--- What is being asked ---
Rewrite the part of the items that opens with the line containing "Which series has the widest spread of values?" and runs through the end of the items, changing "chart" to "graph" and keeping everything else the same. Omit the pictures.

--- Collected data ---
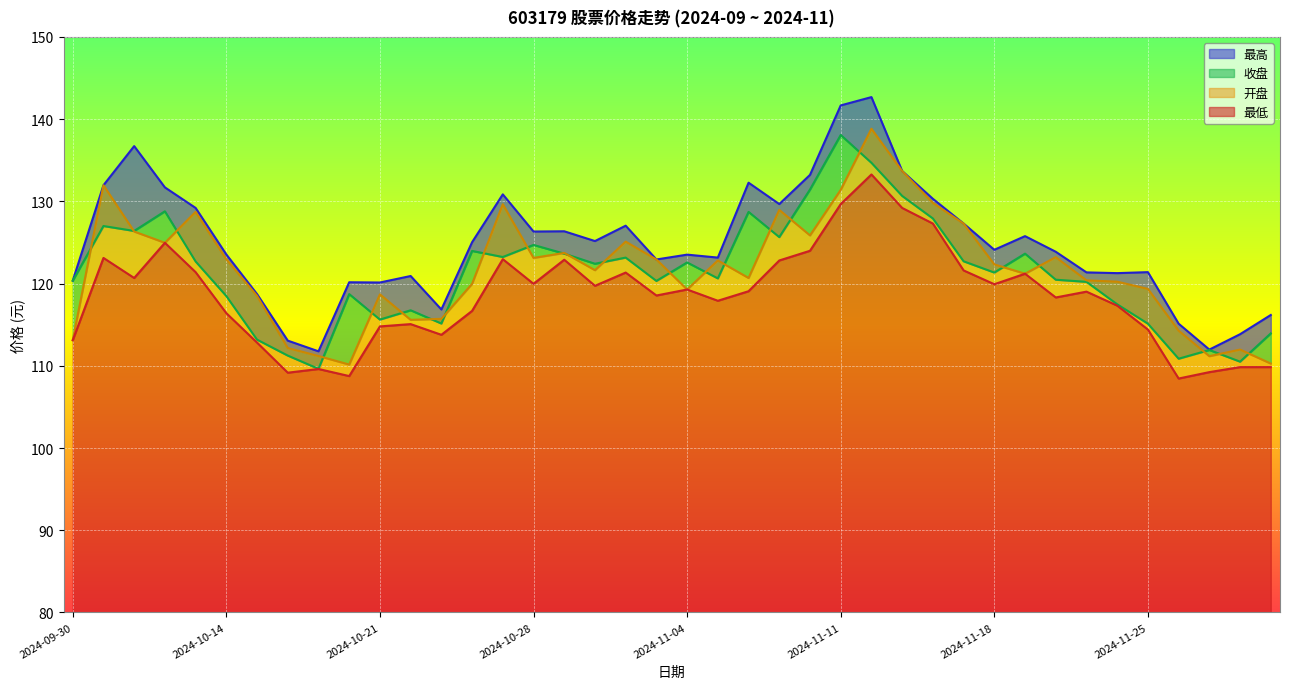

What is the average value of the 开盘 series?

121.7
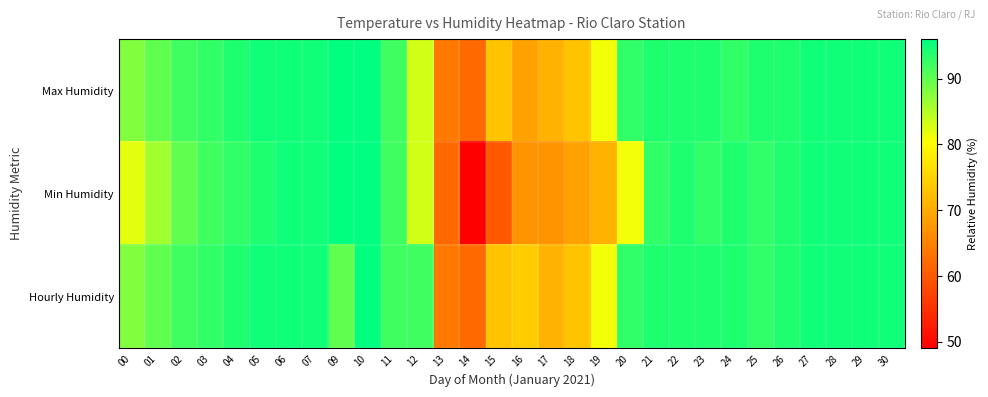

Which series has the widest spread of values?

Min Humidity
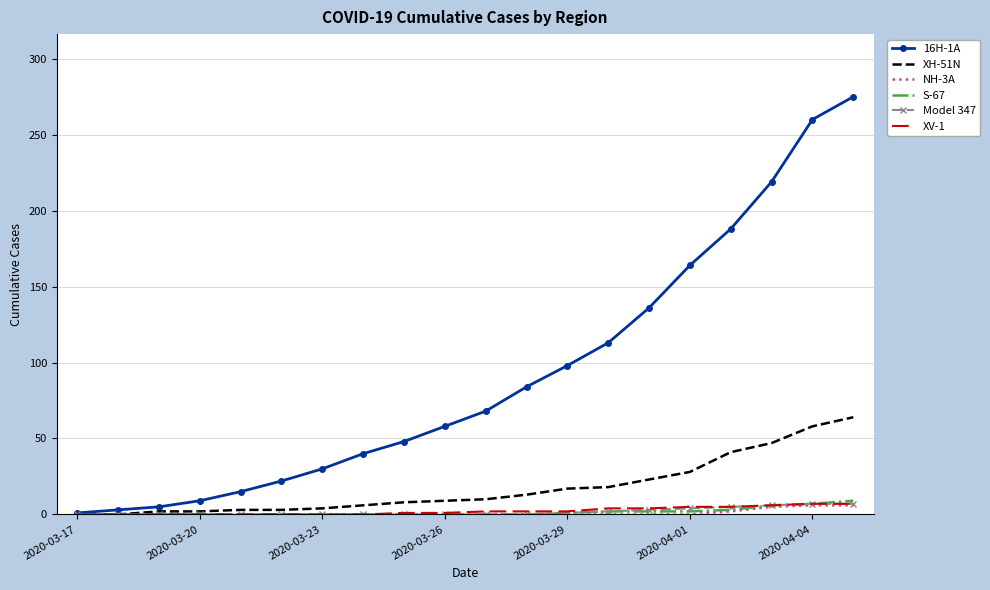

What is the maximum value shown in the chart?

275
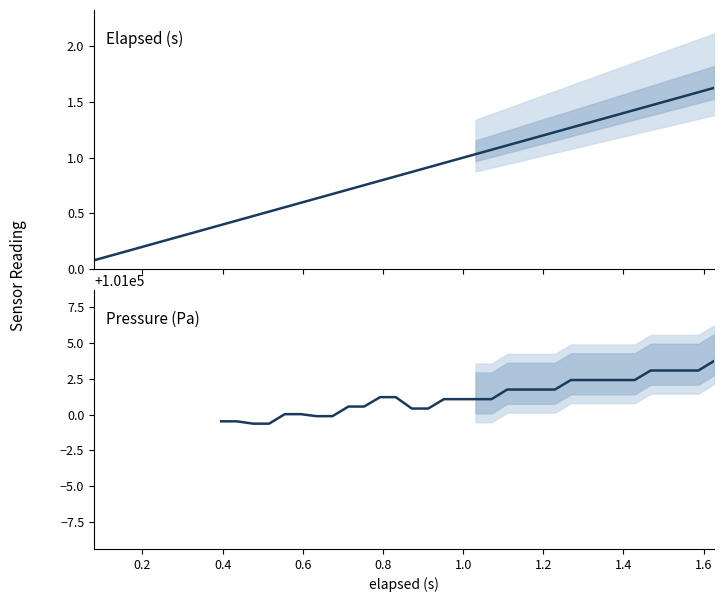

The value at 12 is 0.9. True or false?

False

--- Answer for the task ---
Which series has the widest spread of values?

Min Humidity

What is the maximum value shown in the graph?

275

The value at 12 is 0.9. True or false?

False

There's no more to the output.